Re: eBPF counters for 'perf stat' e.g.: Re: User defined metrics for perf stat?

From: "Wangnan (F)" <wangnan0@huawei.com>
To: Arnaldo Carvalho de Melo <acme@kernel.org>
Cc: Milian Wolff <milian.wolff@kdab.com>,
	Jiri Olsa <jolsa@redhat.com>,
	Andreas Hollmann <hollmann@in.tum.de>,
	Jiri Olsa <jolsa@kernel.org>,
	linux-perf-users@vger.kernel.org
Subject: Re: eBPF counters for 'perf stat' e.g.: Re: User defined metrics for perf stat?
Date: Thu, 4 Feb 2016 17:46:17 +0800	[thread overview]
Message-ID: <56B31DE9.8040107@huawei.com> (raw)
In-Reply-To: <20160203141818.GA8193@kernel.org>

On 2016/2/3 22:18, Arnaldo Carvalho de Melo wrote:
> Em Wed, Feb 03, 2016 at 03:11:57PM +0100, Jiri Olsa escreveu:
>> On Wed, Feb 03, 2016 at 01:39:20PM +0100, Milian Wolff wrote:
>>> How does this compare to the ongoing eBPF effort? Will we be able to do eBPF
>>> based in-kernel aggregation for perf stat in the future?
>   
>> hum, not sure what you mean by that, however this is
>> all user level scripting support to allow user defined
>> metrics/ratios from perf counters, more info ine here:
>>    http://marc.info/?l=linux-kernel&m=145207742329050&w=2
> I would have to check, Wang may help here, but perf has been getting
> more and more integrated with the eBPF facilities in place in the
> kernel.
>
> To the point that yeah, I think that loading a C program that would hook
> somewhere in the kernel and would then create a counter that could be
> named and used with perf stat is something I think should even already
> be possible if you use what is in Wang's tree, being reviewed to get
> upstream, Wang?

Still not support 'perf stat'. I focus on 'perf record' now.
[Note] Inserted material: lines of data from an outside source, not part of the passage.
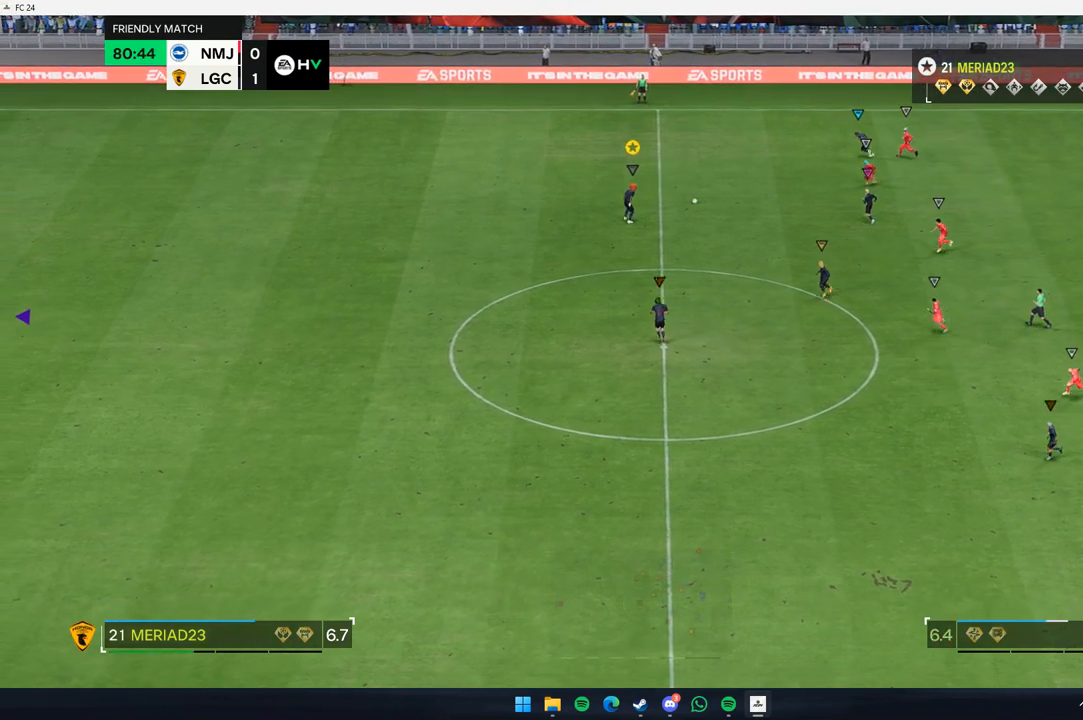
{"buttons": [], "left_stick": "left", "events": []}
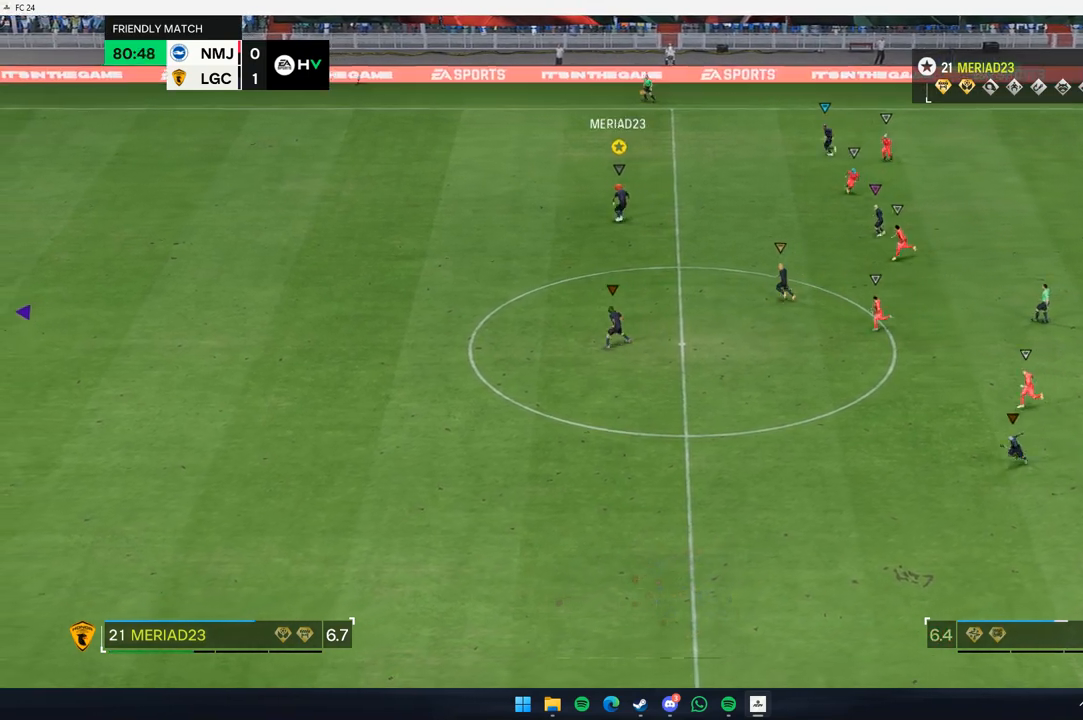
{"buttons": [], "left_stick": "left", "events": []}
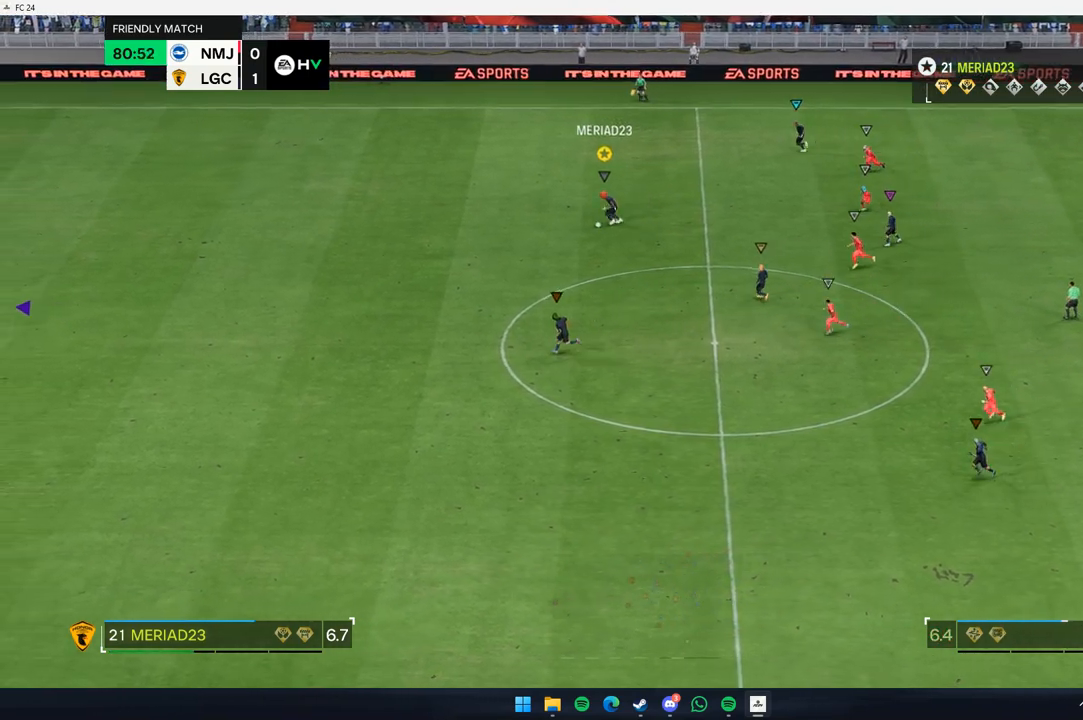
{"buttons": [], "left_stick": "left", "events": []}
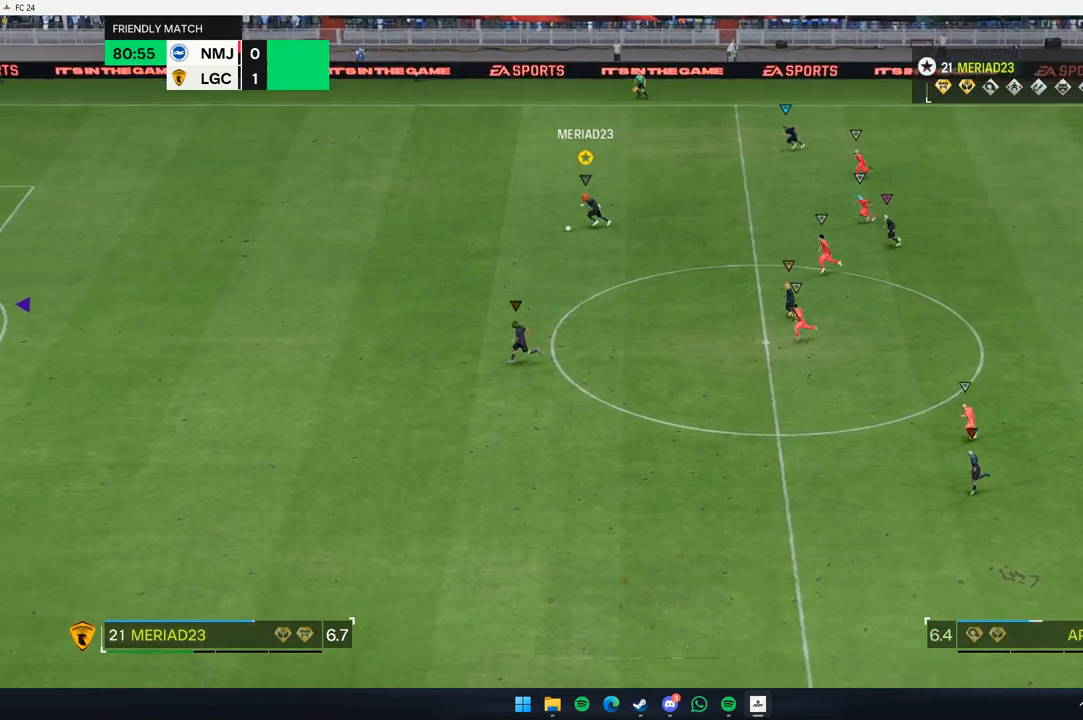
{"buttons": [], "left_stick": "left", "events": []}
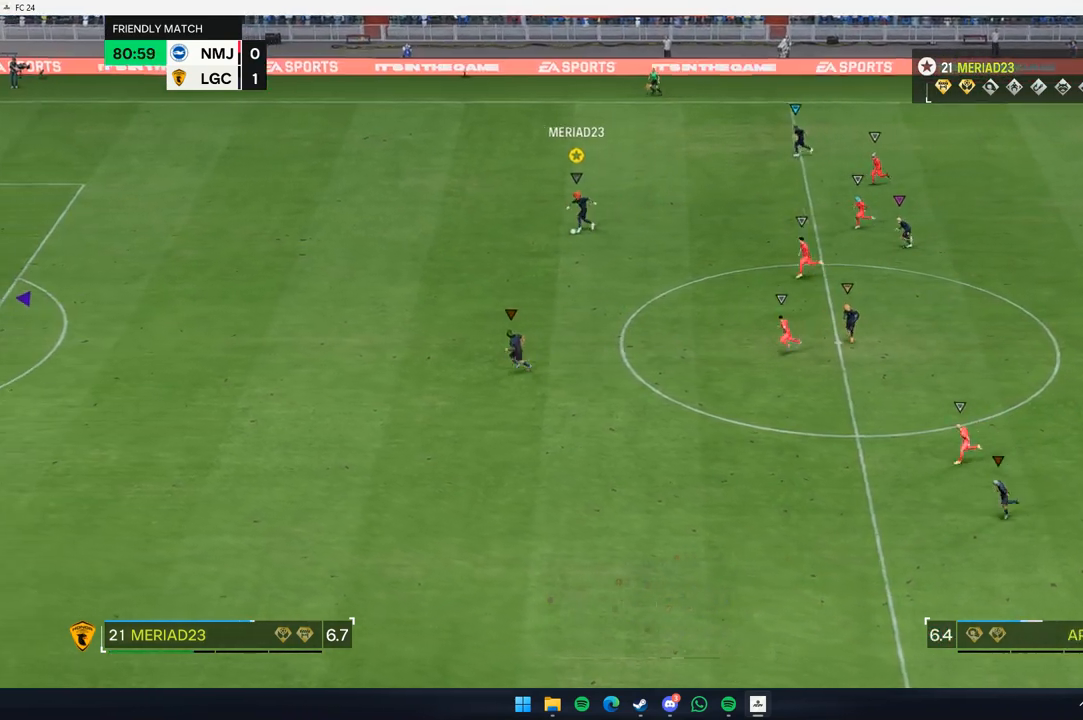
{"buttons": [], "left_stick": "left", "events": []}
Here I provide an example shows how to compute IPC for a particular
kernel function. Usage:

# perf record -e output=bpf-output/no-inherit/ \
               -e cyc=cycles/no-inherit,period=0x7fffffffffffffff/ \
               -e insn=instructions/no-inherit,period=0x7fffffffffffffff/ \
               -e 
./test.c/maps:cycles_pmu.event=cyc,maps:insn_pmu.event=insn,maps:output_channel.event=output/ 
\
               cat /etc/passwd
...
[ perf record: Woken up 1 times to write data ]
[ perf record: Captured and wrote 0.012 MB perf.data (1 samples) ]
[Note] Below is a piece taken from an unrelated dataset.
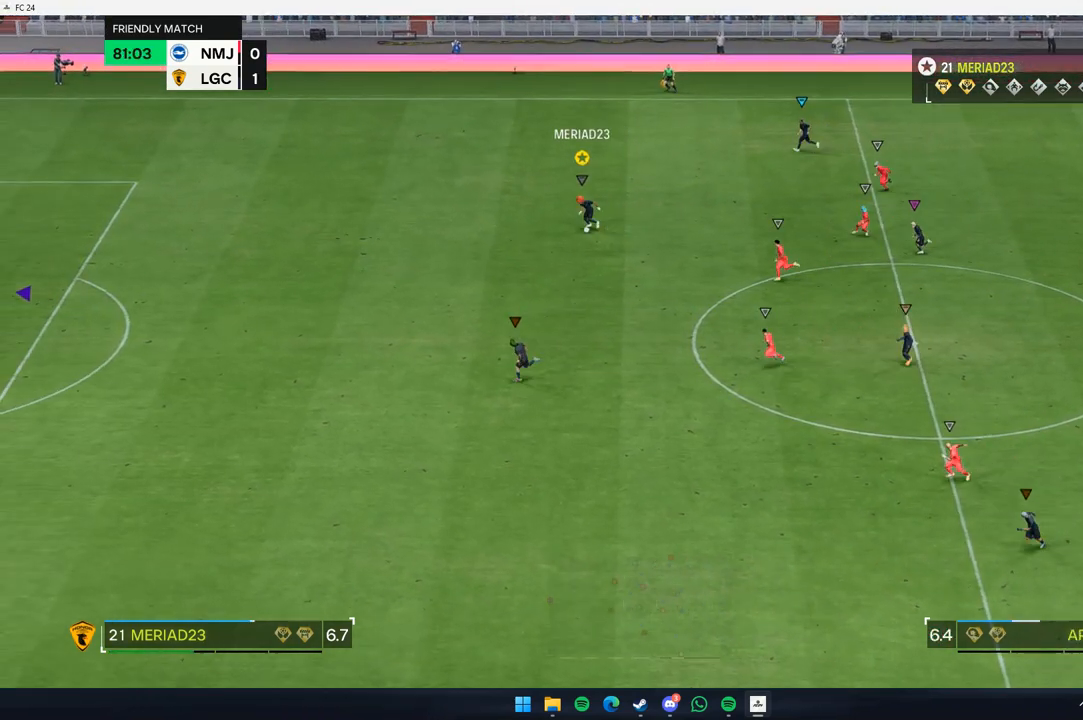
{"buttons": [], "left_stick": "left", "events": []}
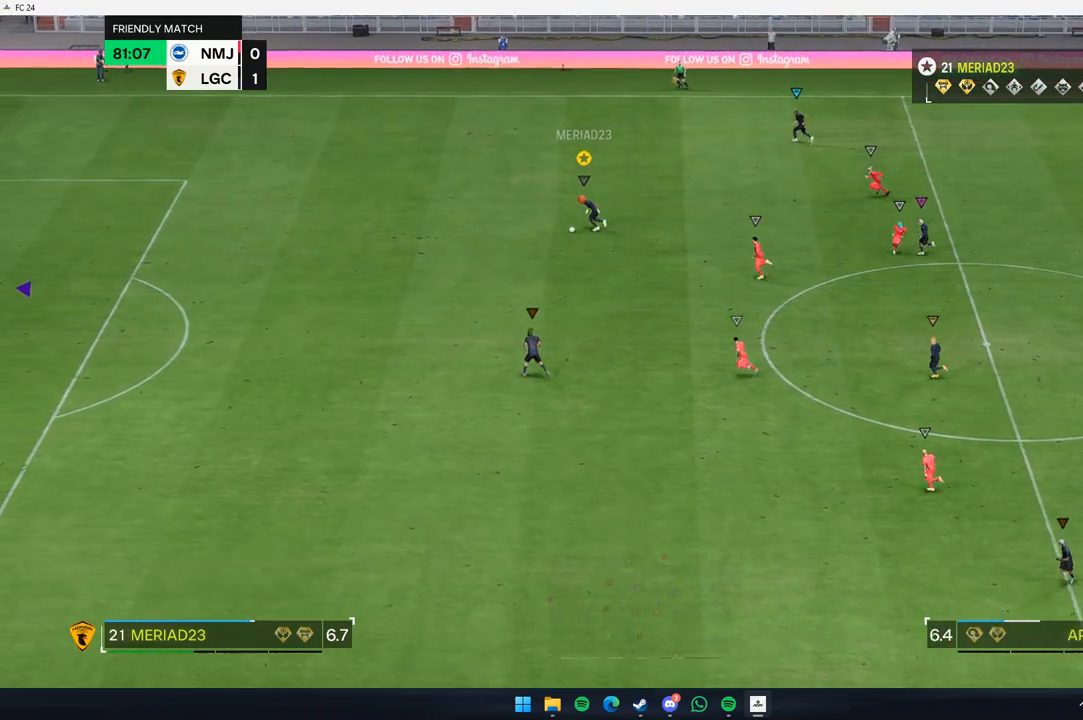
{"buttons": [], "left_stick": "left", "events": []}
# perf data convert --to-ctf ./out.ctf
[ perf data convert: Converted 'perf.data' into CTF data './out.ctf' ]
[ perf data convert: Converted and wrote 0.000 MB (1 samples) ]
# babeltrace ./out.ctf/
[20:30:39.714787237] (+?.?????????) output=bpf-output/no-inherit/: { 
cpu_id = 0 }, { perf_ip = 0xFFFFFFFF8107CB81, perf_tid = 30718, perf_pid 
= 30718, perf_id = 3171, raw_len = 5, raw_data = [ [0] = 0x4B5C, [1] = 
0x0, [2] = 0x2CDE, [3] = 0x0, [4] = 0x0 ] }

So we know 'cat /etc/passwd' consumes 0x4b5c cycles and 0x2cde instructions
in sys_read(), so IPC for this kernel function is 0.595.

The example shows data aggregation BPF scripts can do. In the script
we can sum up cycles and instructions of each execution of the function
but filter other part of the program out.
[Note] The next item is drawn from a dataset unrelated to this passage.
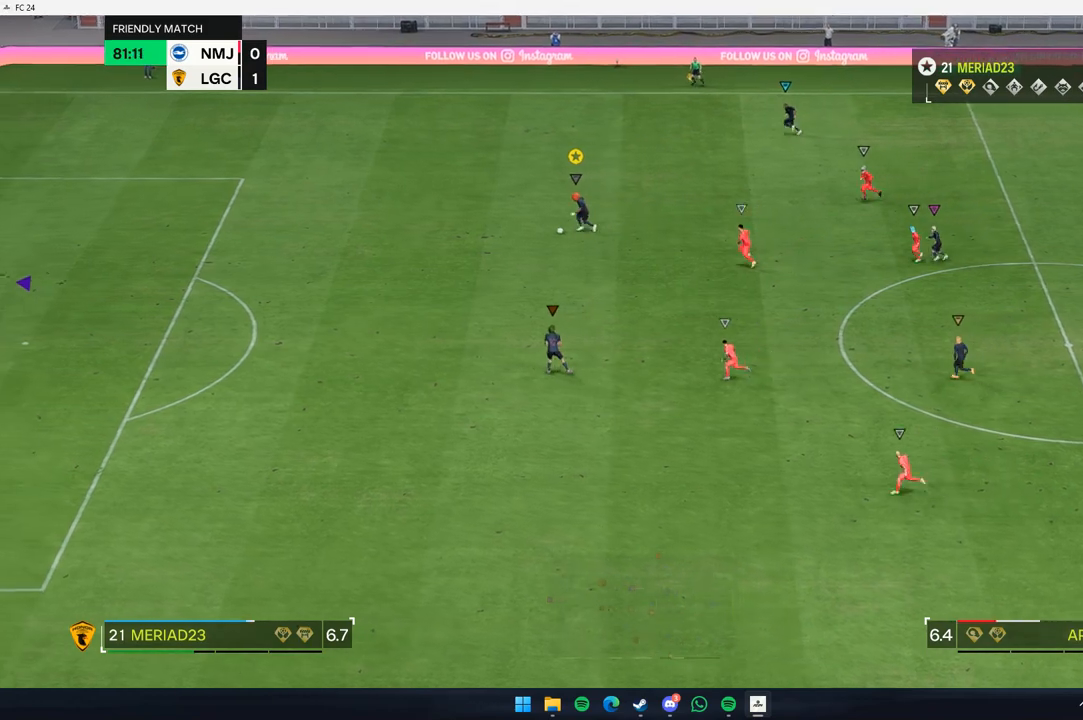
{"buttons": [], "left_stick": "left", "events": []}
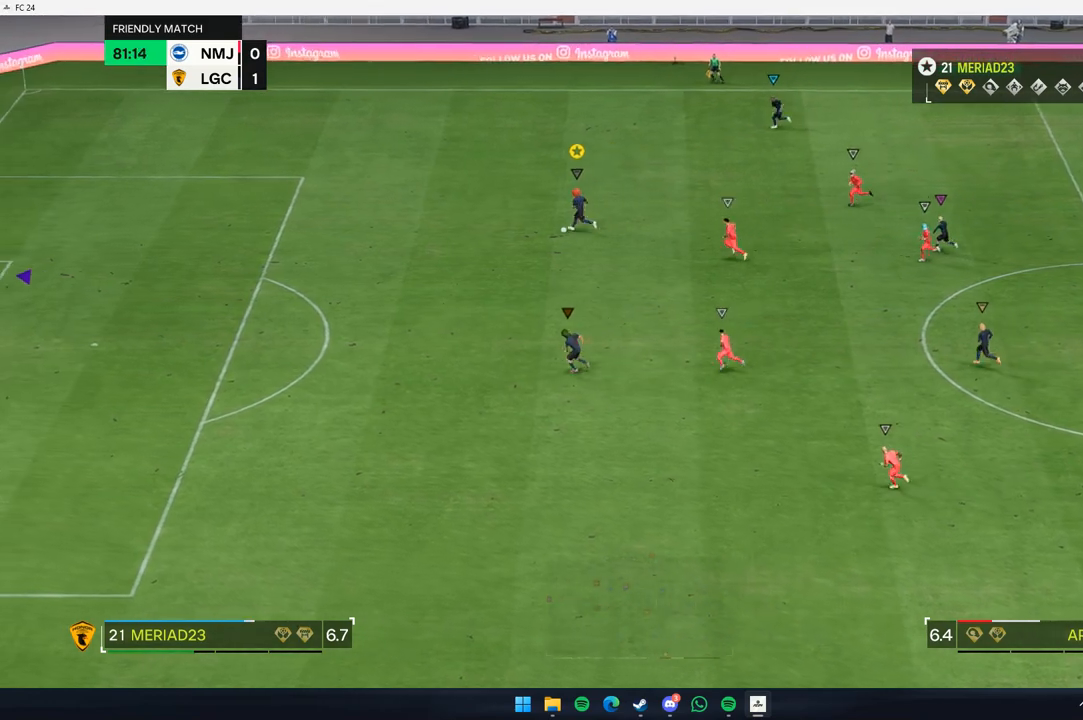
{"buttons": [], "left_stick": "up-left", "events": [[483, "left_stick", "up-left"]]}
I'm unable to compute IPC in kernel directly because LLVM doesn't support
compiling '/' operation into BPF code. We can bring raw data out through
bpf-output event and calculate them using other helpers.
The program is long and not very easy to read because we don't have enough
scaffold for building BPF script, so have to write them by hand. However,
at present the basic perf event and bpf output support have not been merged
into mainline (availible on my tree only), so I'm still working on this 
part.

-------------- test.c ---------------------

#include <uapi/linux/bpf.h>

#define SEC(NAME) __attribute__((section(NAME), used))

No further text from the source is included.